Eindeutige Lieblingsveranstaltung war dieses Semester das „Seminar IT-Systems.“ Die Teilnehmer und -in haben sich auch bei den Abschlusspräsentationen ins Zeug gelegt, wie schon vorher zu den Zwischenpräsentationen. Besonders gefielen mir die Diskussionen, bei denen ich nicht zu aktiv sein musste. Was dort untereinander an Fragen gestellt wurde, was bemerkt wurde, das war immer gutes Niveau. Besonders bei denen, die sich vorbereitet hatten.
Auch in den anderen Veranstaltungen gab es Lichtblicke. Die waren aber im Seminar an der Wochenordnung.
Der zweite Platz geht an die Vorlesung „Softwaretechnik.“ Viele haben aktiv mitgearbeitet, manche stellten gute Fragen. Andere bemerkten alles, wieder andere machten zu allem eine Bemerkung. Aber wenn von ca. 70 angemeldeten Prüflingen permanent nur 30 anwesend waren, auch beim letzten Termin, dann bedient das bei mir gewisse Erwartungen. Aber immerhin besser als bei „Projektmanagement“: 50 Prüflinge, 15 kamen zur abschließenden Veranstaltung. (Für Insider: das kann bedeuten, dass die Aufteilung dieses Semesters im nächsten nicht beibehalten wird.)
Das Kolloquium war größtenteils erfreulich, wenn auch mit erheblichem „Hand-auf-Stirn“-Faktor. Wenn man die Abschlussarbeit (Thesis) als Höhepunkt des Studiums ansieht, so haben immerhin einige die dazu angemessenen Prioritäten bestimmt. Für mich interessant war, dass die meisten Abschlussarbeiten sich zwar vordergründig mit manch hippen oder ex-hippen Thema beschäftigte, aber vom Hauptteil sich auf Fächer des erweiterten Grundstudiums bezogen (1.-3. Semester). Projektmanagement, Anforderungsanalyse, Statistik. So etwas.

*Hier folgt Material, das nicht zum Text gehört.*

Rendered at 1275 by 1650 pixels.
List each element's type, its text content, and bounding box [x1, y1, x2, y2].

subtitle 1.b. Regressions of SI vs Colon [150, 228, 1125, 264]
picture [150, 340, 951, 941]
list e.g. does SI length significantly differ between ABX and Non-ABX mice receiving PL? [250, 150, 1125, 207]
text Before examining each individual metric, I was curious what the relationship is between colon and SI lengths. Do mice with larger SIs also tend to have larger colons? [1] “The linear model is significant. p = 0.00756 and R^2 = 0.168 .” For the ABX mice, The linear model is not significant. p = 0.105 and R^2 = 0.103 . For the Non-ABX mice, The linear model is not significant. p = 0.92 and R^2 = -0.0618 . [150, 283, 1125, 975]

Die Projektstudien lassen mit eher ratlos zurück. Eine von insgesamt fünf Gruppen hat mutmaßlich gut bis sehr gut gearbeitet und das, was man im bisherigen Studium so lernen sollte, aus vernünftig angewendet. Andere Gruppen zeigten kurz vor der Abschlusspräsentation, dass sie grundlegendes Wissen vermissen ließen. Wer Software erstellt und erst Tage / Minuten vor Ende überlegt, was in einer Build-Beschreibung stehen muss, bei denen weiß ich nicht, was diese in den Monaten vorher getan haben, außer im schlechten Sinne herumzubasteln. Dabei gab es genügend Angebote der Hilfe. Ein Lichtblick: während zwei Gruppen im 7. Semester weniger gute Leistungen mit dem Cyberanfall zu erklären versuchten, waren die Gruppen im 4. Semester da klarer. Sie schoben die Ursachen nicht auf externe Ereignisse. Bereiten sich da manche im 7. Semester mental auf die Arbeit in der öffentlichen Verwaltung vor? Böse gefragt.
Vielleicht leben wir in einer Gesellschaft, die weniger gestalten will, als sich über Fehler anderen sozial-medial aufzugregen.
Unabhängig davon lasse ich mich überraschen, wenn ich die Ergebnisse, ob nun von Klausuren, Seminararbeiten oder von Projekten ansehen werde und bewerten muss.
Lange Wochen gibt es erstmal nicht. Vielleicht gibt es auch schon genug davon. Vermutlich kann ich zukünftige Teilnehmer auf einen bisherigen Post verweisen, so häufig sich hier etwas wiederholt. Inzwischen kümmere ich mich um meinen Zettelkasten.